[Passage provided]
By MAGGIE M, Wedgee-in-Chief, Editor, theWedge.LIVE ❤️ TO SHARE click icons at story’s end
Emotion sets in when you cover an event of this scale–including regret that you could not experience it all. Three days with over countless segments–26 performances, 22 artisan vendors and exhibitors, 12 food vendors, 8 unique workshops, 4 wellness exhibitors, a puppet show, a duck parade and a pancake breakfast–throughout the downtown core of Perth were expertly managed by 120 cheerful volunteers.
The Stewart Park Festival in Perth ranks among the biggest in the nation, smaller than Ottawa 2017, but dwarfing most other town events in East Ontario. As summer plans go, this one is an annual, “must attend.”
“Somewhere between 15,000 and 20,000 people attended,” Kari Clarke, head of Perth BIA says. “Visitors came from as far as Calgary and U.S.” Perth’s annual marquee event outdid itself in 2018.
Festival and Events Ontario has given the Stewart Park Festival the designation of being one of the “Top 100 Festivals in Ontario” for the past several years.
“For the first time in ten years we chose to attend another festival over our usual–run like a corporation. The Stewart Park Festival is run like a family,” Clarke beamed, quoting a visitor’s words. This writer experienced the same camaraderie : Perthians are like old friends.
MUSIC MUSIC MUSIC
Three stages in the day and three stages in the evening for a total of six stages over three days–that’s an impressive undertaking. This does not include the smaller stages performing on Gore Street and the Wine Bar on Mill Street–music oozed from many places Downtown Perth.
Among several headliners Ariana Gillis struck a chord. She hails from Vineland, wine country Niagara and describes herself, a “folksinger” and songwriter. Gillis is quite a storyteller on stage, setting up her song, “Nathaniel,” with the challenges of writing love songs. This performer ingratiated herself to the festival audience with ease. A rich, soulful voice kept everyone’s attention.

[Problems and tasks]
1 - For each statement, say yes or no to whether it agrees with the Stewart Park Festival article, and quote the words of the article that decide it. (a) The festival was run by 120 volunteers. (b) Ariana Gillis comes from Calgary. (c) The festival used six stages over its three days.
2 - List every line of the records that contains the string "have". Case counts, so match only that exact capitalization.

[Data records]
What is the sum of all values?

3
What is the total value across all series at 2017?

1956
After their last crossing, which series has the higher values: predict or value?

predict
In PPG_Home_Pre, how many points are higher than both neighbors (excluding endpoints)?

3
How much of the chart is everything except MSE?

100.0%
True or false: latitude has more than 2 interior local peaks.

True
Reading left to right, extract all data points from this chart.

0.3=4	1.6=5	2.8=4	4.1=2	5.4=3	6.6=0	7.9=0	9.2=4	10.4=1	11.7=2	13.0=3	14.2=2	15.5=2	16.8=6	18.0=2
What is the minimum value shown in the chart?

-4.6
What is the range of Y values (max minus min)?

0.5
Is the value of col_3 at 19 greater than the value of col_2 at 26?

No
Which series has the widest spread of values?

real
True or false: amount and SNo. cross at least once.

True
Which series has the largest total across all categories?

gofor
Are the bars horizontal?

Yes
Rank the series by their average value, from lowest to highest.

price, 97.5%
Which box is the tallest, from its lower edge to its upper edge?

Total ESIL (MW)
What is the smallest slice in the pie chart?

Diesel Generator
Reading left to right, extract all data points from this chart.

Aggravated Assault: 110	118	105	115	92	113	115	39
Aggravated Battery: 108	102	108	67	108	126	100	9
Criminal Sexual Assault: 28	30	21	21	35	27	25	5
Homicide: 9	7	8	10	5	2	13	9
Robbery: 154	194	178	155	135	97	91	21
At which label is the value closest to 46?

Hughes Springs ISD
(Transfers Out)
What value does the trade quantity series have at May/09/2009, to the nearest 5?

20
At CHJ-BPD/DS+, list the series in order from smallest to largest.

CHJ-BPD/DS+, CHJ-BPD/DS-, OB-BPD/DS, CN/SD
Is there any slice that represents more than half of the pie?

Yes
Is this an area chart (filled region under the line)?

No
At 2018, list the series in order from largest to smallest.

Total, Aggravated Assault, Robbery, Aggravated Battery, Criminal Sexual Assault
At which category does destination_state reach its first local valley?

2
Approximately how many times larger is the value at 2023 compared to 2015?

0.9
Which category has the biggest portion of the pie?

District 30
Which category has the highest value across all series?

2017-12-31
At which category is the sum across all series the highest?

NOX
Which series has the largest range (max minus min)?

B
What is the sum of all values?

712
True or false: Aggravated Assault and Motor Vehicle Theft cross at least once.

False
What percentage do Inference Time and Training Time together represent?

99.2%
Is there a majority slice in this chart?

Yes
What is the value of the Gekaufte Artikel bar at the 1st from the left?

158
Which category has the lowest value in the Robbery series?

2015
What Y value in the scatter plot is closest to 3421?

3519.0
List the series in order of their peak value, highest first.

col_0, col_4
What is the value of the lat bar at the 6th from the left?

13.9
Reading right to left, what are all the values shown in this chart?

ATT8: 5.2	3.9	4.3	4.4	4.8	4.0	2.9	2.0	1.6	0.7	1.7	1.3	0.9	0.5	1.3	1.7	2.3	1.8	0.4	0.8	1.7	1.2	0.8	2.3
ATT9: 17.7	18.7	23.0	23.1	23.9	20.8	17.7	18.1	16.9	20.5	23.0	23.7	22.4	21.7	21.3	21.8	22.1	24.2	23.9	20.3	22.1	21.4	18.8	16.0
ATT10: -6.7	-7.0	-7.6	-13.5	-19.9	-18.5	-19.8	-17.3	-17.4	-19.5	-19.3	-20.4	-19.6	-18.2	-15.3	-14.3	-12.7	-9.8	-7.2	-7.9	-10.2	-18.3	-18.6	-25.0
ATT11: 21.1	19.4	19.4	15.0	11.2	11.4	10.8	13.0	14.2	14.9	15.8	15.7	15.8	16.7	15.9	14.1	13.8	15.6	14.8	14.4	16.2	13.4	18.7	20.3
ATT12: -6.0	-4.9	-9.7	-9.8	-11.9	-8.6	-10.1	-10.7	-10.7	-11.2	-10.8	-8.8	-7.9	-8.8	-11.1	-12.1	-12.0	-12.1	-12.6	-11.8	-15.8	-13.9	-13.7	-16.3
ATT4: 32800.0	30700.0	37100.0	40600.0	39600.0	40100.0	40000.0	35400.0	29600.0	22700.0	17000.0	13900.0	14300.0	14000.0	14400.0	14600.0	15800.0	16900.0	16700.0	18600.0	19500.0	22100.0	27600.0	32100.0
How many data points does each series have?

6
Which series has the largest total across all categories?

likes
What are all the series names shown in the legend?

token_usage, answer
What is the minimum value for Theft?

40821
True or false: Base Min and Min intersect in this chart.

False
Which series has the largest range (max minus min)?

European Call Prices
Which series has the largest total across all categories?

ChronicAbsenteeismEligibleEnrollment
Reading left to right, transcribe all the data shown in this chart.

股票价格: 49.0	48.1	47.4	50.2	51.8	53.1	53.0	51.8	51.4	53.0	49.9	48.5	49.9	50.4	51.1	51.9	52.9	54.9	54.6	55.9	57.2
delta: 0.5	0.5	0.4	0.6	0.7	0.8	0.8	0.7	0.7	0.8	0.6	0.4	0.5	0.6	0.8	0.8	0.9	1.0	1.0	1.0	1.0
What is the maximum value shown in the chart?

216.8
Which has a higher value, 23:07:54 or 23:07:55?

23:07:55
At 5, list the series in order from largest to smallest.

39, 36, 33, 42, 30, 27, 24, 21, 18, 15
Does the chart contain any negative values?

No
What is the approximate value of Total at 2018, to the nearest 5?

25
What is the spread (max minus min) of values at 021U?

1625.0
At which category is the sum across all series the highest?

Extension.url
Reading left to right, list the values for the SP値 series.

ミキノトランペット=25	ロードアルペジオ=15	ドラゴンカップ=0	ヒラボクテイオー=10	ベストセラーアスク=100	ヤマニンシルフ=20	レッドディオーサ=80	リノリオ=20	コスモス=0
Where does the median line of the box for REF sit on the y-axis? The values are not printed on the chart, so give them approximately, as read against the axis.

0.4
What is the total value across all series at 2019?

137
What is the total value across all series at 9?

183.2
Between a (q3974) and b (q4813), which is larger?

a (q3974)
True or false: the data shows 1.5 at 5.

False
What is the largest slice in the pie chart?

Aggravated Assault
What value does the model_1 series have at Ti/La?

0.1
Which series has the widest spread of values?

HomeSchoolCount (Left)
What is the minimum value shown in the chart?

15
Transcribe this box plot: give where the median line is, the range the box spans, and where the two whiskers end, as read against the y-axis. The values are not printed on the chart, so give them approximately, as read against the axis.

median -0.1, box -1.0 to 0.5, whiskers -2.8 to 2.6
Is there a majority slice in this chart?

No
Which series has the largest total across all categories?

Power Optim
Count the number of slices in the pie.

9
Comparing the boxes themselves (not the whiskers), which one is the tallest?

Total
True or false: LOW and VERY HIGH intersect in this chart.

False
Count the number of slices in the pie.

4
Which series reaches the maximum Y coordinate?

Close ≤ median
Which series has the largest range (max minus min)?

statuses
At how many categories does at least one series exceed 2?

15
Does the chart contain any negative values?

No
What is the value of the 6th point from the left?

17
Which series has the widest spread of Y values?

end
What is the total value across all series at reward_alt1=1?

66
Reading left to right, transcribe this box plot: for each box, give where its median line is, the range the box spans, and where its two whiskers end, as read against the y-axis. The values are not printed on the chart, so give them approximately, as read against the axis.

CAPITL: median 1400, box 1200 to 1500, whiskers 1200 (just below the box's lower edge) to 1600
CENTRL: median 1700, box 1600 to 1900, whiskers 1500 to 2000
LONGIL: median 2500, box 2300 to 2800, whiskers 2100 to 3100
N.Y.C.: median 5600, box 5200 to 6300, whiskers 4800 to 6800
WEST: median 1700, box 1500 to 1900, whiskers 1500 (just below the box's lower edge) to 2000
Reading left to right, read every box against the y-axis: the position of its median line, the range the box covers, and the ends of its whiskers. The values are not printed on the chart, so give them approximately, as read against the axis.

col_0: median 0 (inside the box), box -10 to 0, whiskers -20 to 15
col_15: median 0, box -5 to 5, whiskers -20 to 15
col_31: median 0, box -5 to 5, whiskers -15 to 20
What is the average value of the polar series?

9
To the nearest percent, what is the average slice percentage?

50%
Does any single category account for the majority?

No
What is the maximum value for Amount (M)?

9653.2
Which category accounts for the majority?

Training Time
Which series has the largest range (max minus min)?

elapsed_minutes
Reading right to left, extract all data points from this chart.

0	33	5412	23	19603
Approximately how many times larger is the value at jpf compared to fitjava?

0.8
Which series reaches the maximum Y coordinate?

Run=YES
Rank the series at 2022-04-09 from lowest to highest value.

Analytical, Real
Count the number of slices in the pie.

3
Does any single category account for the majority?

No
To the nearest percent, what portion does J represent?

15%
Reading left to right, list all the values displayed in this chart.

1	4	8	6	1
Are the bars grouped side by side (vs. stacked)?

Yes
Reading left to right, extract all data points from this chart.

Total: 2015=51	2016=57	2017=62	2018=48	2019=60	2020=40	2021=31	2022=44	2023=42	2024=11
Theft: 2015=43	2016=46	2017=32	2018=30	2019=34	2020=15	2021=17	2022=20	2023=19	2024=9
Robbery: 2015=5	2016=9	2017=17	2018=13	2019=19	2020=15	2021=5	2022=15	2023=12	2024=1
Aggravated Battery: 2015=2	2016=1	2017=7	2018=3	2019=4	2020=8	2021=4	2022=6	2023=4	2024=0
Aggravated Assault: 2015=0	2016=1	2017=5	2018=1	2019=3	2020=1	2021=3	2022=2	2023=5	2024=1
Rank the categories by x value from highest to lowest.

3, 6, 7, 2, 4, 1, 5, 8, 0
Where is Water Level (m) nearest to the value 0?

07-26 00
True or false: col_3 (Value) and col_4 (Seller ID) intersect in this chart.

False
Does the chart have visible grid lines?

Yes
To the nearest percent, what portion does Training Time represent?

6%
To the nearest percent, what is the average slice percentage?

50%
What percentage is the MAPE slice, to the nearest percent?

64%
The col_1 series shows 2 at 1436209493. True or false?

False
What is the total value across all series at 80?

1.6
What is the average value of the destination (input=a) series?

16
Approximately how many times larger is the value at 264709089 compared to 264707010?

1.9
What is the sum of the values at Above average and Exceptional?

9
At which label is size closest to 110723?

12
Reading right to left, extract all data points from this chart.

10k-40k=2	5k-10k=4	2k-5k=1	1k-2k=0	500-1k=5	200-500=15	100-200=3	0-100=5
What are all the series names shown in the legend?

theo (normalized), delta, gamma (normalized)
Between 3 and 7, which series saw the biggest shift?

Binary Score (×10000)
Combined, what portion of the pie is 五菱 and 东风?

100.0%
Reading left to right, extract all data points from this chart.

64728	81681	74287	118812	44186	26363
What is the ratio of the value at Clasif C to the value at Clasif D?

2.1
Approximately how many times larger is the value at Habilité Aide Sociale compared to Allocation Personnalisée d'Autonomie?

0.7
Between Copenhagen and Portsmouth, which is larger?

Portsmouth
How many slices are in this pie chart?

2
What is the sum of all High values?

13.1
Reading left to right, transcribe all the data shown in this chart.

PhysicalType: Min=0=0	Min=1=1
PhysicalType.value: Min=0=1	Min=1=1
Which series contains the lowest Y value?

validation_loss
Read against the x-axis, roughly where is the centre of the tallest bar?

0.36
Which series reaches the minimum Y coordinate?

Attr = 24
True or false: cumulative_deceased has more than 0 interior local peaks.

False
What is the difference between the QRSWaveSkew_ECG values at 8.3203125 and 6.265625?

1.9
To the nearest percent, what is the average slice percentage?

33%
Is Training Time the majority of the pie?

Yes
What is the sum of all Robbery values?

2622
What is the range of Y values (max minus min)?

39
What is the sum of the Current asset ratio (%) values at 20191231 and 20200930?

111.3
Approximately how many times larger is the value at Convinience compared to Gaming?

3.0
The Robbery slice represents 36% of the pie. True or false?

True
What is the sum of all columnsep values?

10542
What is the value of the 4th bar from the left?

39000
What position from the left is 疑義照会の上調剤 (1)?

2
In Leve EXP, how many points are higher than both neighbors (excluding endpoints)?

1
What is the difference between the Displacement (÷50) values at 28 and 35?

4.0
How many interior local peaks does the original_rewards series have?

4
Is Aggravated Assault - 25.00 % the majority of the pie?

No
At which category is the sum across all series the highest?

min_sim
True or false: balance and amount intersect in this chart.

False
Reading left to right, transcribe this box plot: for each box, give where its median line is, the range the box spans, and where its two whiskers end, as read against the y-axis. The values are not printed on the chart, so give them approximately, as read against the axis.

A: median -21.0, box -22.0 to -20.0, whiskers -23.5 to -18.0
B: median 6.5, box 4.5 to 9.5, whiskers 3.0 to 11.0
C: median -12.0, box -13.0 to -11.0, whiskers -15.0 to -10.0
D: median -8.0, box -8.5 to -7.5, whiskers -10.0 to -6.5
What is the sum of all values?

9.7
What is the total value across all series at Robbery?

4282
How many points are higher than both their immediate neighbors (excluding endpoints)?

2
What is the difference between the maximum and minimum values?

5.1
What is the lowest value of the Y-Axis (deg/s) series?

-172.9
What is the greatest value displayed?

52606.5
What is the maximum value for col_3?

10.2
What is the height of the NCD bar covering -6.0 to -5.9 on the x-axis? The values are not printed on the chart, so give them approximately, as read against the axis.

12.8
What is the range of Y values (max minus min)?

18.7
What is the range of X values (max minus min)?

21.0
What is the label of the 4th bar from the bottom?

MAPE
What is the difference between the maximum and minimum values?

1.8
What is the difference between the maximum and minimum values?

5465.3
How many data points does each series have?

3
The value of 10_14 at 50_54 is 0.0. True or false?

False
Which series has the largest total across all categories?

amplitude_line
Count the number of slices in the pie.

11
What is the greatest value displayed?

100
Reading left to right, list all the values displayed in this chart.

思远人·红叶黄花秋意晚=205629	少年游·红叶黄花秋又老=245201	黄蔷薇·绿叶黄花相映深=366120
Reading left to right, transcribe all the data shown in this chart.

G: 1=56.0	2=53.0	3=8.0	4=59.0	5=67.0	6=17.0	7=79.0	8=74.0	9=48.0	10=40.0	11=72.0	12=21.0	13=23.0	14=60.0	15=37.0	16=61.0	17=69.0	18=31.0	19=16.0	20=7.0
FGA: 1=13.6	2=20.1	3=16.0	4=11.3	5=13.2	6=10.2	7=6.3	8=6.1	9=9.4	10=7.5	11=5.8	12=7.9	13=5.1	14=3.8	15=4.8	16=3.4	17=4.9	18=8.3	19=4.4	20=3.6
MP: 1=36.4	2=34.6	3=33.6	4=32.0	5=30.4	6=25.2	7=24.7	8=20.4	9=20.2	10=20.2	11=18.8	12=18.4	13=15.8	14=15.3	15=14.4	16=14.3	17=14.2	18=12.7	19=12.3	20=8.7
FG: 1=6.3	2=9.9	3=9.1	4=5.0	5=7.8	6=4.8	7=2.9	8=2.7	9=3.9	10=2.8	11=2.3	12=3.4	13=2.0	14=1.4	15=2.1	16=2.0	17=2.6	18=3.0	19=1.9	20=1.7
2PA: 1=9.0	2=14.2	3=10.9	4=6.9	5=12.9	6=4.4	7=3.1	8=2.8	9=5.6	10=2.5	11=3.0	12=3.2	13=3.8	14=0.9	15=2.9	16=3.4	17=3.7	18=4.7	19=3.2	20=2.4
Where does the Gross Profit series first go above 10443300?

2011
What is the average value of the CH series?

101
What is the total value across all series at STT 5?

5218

[Solutions in order]
1 -
(a) Yes: "expertly managed by 120 cheerful volunteers"
(b) No: "She hails from Vineland, wine country Niagara"
(c) Yes: "a total of six stages over three days"

2 -
What value does the trade quantity series have at May/09/2009, to the nearest 5?
How many data points does each series have?
What value does the model_1 series have at Ti/La?
Does the chart have visible grid lines?
How many interior local peaks does the original_rewards series have?
How many data points does each series have?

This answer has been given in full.